> What is required:
Count each line below that has "membership" anywhere in it. Answer with the total alone.

> Excerpted records:
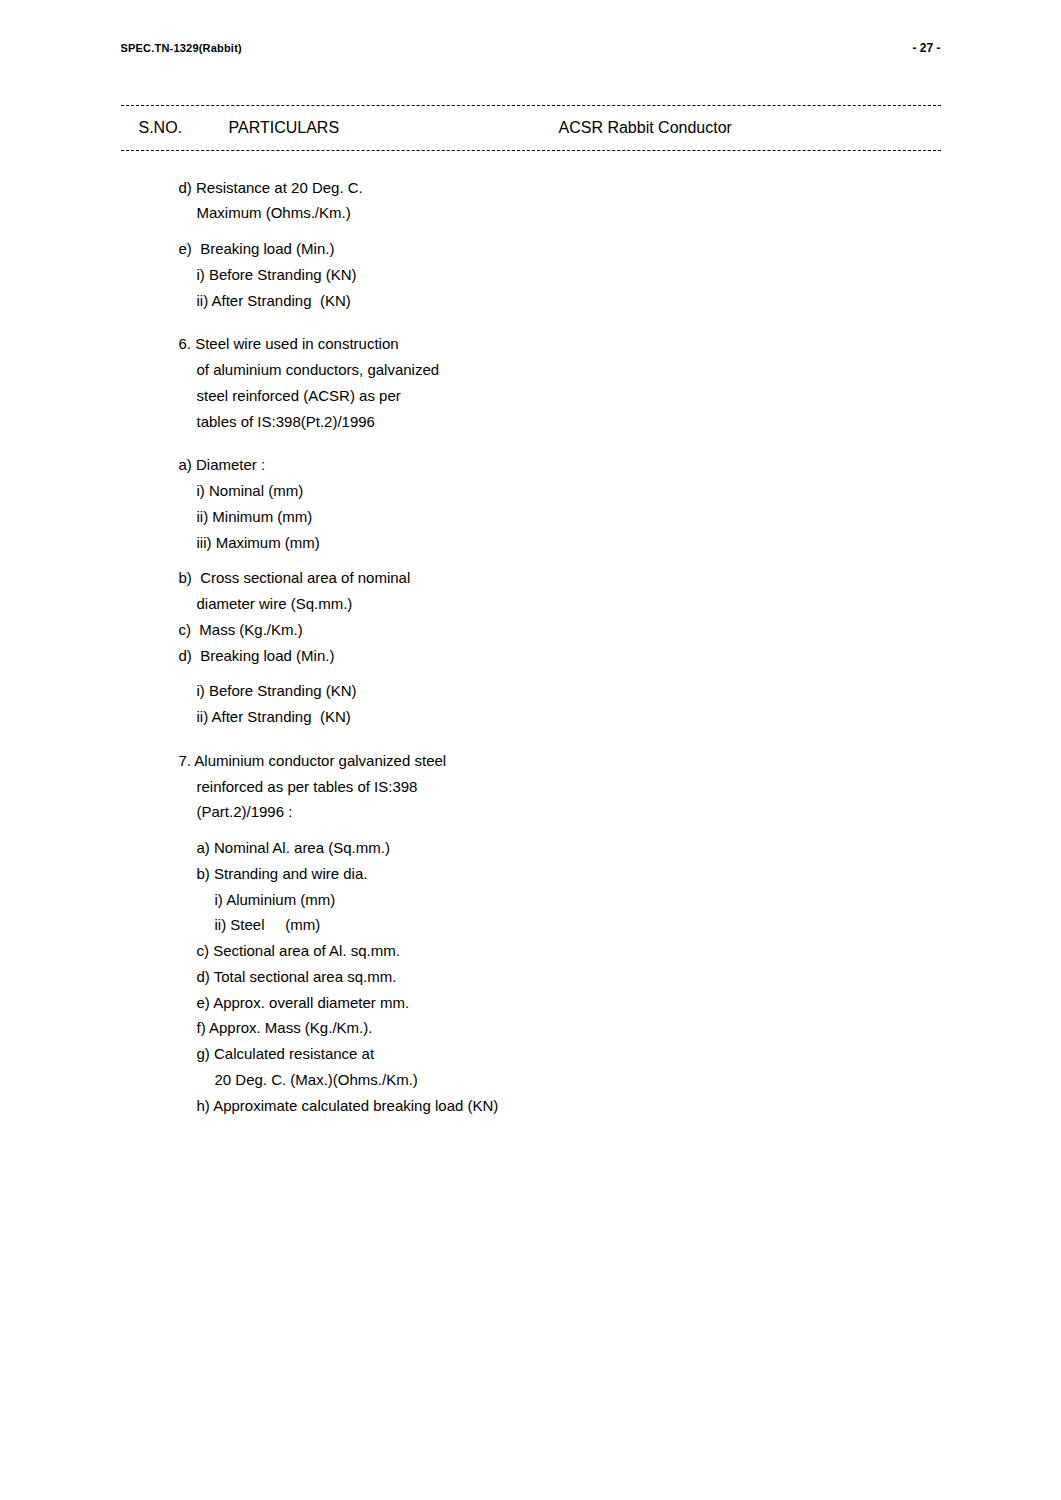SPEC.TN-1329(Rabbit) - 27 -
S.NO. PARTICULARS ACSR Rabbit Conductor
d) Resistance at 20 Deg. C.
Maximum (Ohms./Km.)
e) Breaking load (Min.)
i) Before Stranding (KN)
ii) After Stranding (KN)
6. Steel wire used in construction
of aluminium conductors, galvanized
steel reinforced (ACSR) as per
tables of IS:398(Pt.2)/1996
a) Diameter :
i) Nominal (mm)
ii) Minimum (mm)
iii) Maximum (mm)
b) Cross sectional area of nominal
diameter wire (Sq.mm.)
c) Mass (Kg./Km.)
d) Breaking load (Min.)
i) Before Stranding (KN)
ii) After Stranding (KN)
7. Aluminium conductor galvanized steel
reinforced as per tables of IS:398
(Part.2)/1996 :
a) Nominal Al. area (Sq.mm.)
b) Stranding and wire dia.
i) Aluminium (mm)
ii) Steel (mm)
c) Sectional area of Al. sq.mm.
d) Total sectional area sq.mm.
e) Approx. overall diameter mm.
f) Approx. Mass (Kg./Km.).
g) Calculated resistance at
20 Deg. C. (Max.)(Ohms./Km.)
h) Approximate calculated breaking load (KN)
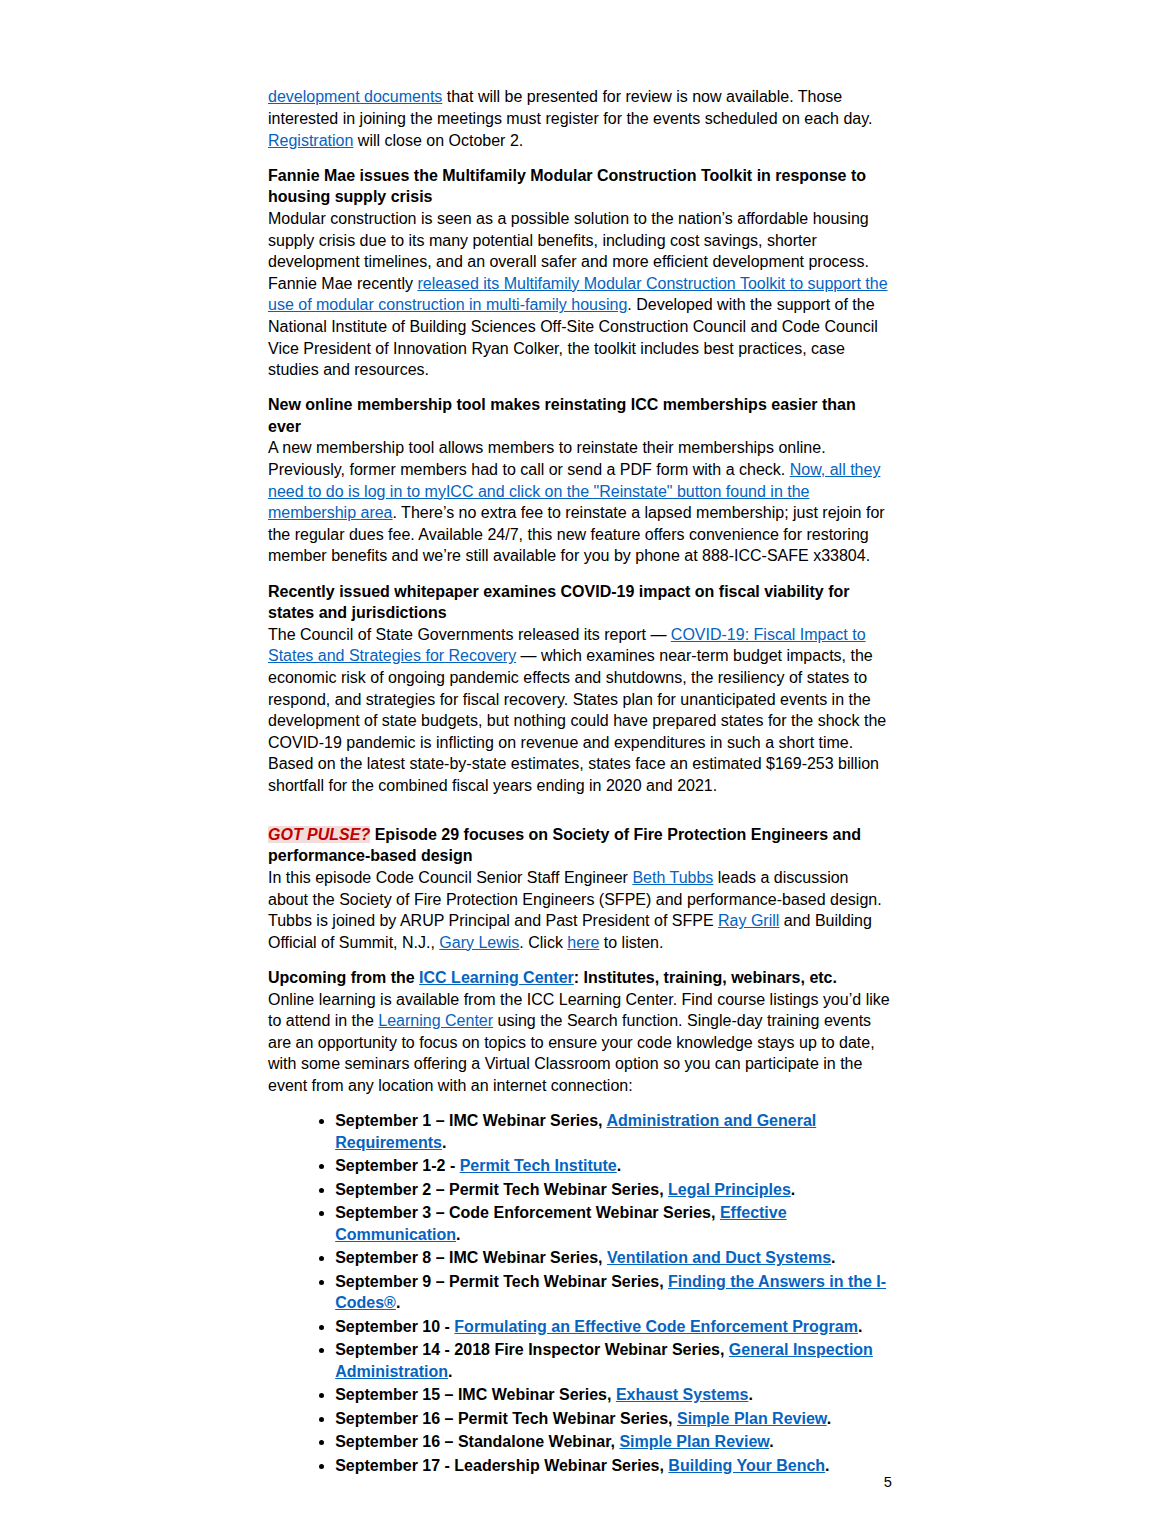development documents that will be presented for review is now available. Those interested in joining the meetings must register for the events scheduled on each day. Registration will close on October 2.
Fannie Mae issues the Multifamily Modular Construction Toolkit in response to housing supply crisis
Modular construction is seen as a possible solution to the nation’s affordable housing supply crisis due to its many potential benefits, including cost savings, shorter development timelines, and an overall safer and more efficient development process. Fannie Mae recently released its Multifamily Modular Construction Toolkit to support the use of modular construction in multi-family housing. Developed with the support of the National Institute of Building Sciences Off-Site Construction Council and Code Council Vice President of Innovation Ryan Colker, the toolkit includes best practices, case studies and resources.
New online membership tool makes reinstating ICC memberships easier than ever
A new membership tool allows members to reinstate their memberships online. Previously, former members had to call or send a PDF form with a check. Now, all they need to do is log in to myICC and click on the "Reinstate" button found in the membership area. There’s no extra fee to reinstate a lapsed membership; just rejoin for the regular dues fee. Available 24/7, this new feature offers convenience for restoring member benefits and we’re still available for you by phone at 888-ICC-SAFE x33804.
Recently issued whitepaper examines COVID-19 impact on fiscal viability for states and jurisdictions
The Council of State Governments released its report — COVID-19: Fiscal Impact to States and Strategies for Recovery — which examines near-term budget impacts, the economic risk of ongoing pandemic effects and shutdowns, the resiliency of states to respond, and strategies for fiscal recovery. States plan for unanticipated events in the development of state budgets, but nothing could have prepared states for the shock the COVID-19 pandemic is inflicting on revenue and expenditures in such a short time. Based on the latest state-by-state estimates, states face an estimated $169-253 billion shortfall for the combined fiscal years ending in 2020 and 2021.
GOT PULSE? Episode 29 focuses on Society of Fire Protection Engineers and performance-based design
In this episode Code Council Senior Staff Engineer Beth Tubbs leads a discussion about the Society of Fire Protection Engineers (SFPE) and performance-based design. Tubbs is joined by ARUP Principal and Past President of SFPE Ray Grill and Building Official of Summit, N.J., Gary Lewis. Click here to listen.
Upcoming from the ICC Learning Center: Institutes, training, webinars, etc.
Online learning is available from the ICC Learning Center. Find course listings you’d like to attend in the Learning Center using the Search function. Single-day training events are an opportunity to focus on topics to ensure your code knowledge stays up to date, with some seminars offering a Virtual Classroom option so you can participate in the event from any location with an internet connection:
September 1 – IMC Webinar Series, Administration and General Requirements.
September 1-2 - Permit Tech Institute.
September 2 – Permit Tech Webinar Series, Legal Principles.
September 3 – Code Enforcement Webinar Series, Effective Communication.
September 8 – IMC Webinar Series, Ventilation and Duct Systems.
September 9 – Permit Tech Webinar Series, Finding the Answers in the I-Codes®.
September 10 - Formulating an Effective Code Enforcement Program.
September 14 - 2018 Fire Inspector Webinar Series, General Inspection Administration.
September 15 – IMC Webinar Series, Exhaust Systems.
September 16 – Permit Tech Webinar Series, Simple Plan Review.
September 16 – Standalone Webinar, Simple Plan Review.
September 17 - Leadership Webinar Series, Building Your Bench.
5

> Written solution:
2